If `x in R ,` the numbers `2^(1+x)+2^(1-x), b//2,36^x+36^(-x)` form an A.P., then `b` may lie in the interval `[12 ,oo)` b. `[6,oo)` c. `(-oo,6]` d. `[6, 12]`

To solve the problem, we need to determine the value of \( b \) such that the numbers \( 2^{1+x} + 2^{1-x} \), \( \frac{b}{2} \), and \( 36^x + 36^{-x} \) form an arithmetic progression (A.P.). ### Step-by-step Solution: 1. **Identify the terms of the A.P.**: Let: - \( a = 2^{1+x} + 2^{1-x} \) - \( b = \frac{b}{2} \) - \( c = 36^x + 36^{-x} \) 2. **Use the property of A.P.**: For three numbers to be in A.P., the condition is: \[ 2b = a + c \] Substituting the values of \( a \) and \( c \): \[ 2 \cdot \frac{b}{2} = (2^{1+x} + 2^{1-x}) + (36^x + 36^{-x}) \] Simplifying this gives: \[ b = 2^{1+x} + 2^{1-x} + 36^x + 36^{-x} \] 3. **Simplify \( a \)**: We can rewrite \( a \): \[ a = 2^{1+x} + 2^{1-x} = 2 \cdot (2^x + 2^{-x}) = 2 \cdot 2 \cosh(x \ln 2) = 4 \cosh(x \ln 2) \] 4. **Simplify \( c \)**: Similarly, for \( c \): \[ c = 36^x + 36^{-x} = 2 \cdot (6^x + 6^{-x}) = 2 \cdot 2 \cosh(x \ln 6) = 4 \cosh(x \ln 6) \] 5. **Combine the results**: Now substituting back, we have: \[ b = 4 \cosh(x \ln 2) + 4 \cosh(x \ln 6) \] \[ b = 4 (\cosh(x \ln 2) + \cosh(x \ln 6)) \] 6. **Determine the minimum value of \( b \)**: The minimum value of \( \cosh(t) \) is 1, which occurs when \( t = 0 \).
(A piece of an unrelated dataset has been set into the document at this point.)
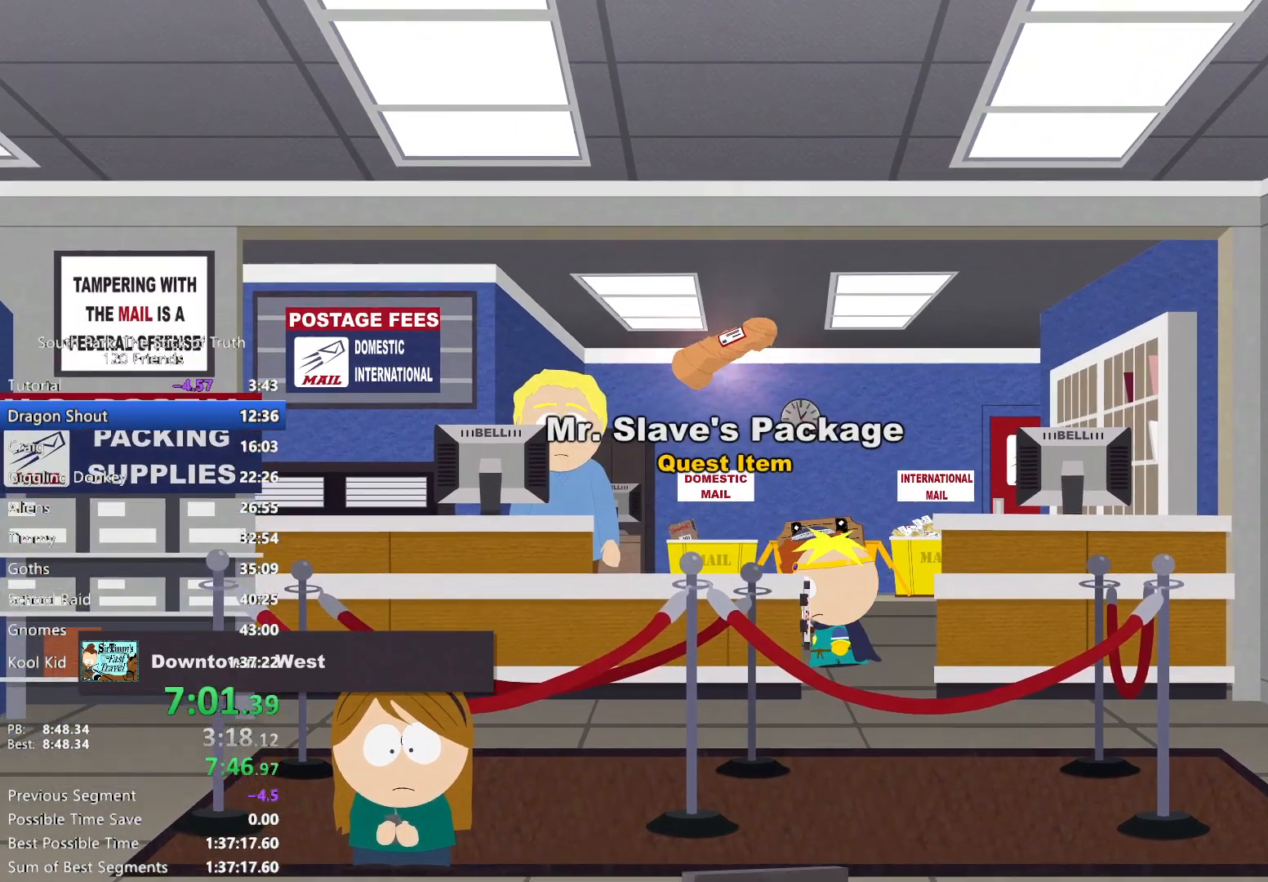
{"buttons": ["B"], "left_stick": "left", "right_stick": "center", "events": [[67, "left_stick", "down"], [317, "left_stick", "down-left"], [450, "left_stick", "left"]]}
Therefore: \[ \cosh(x \ln 2) \geq 1 \quad \text{and} \quad \cosh(x \ln 6) \geq 1 \] Thus: \[ b \geq 4(1 + 1) = 8 \] 7. **Conclusion**: Therefore, \( b \) must be at least 8. Hence, the possible intervals for \( b \) are: \[ b \in [8, \infty) \] ### Final Answer: The correct option is that \( b \) may lie in the interval \([6, \infty)\) because \( [8, \infty) \) is a subset of \([6, \infty)\).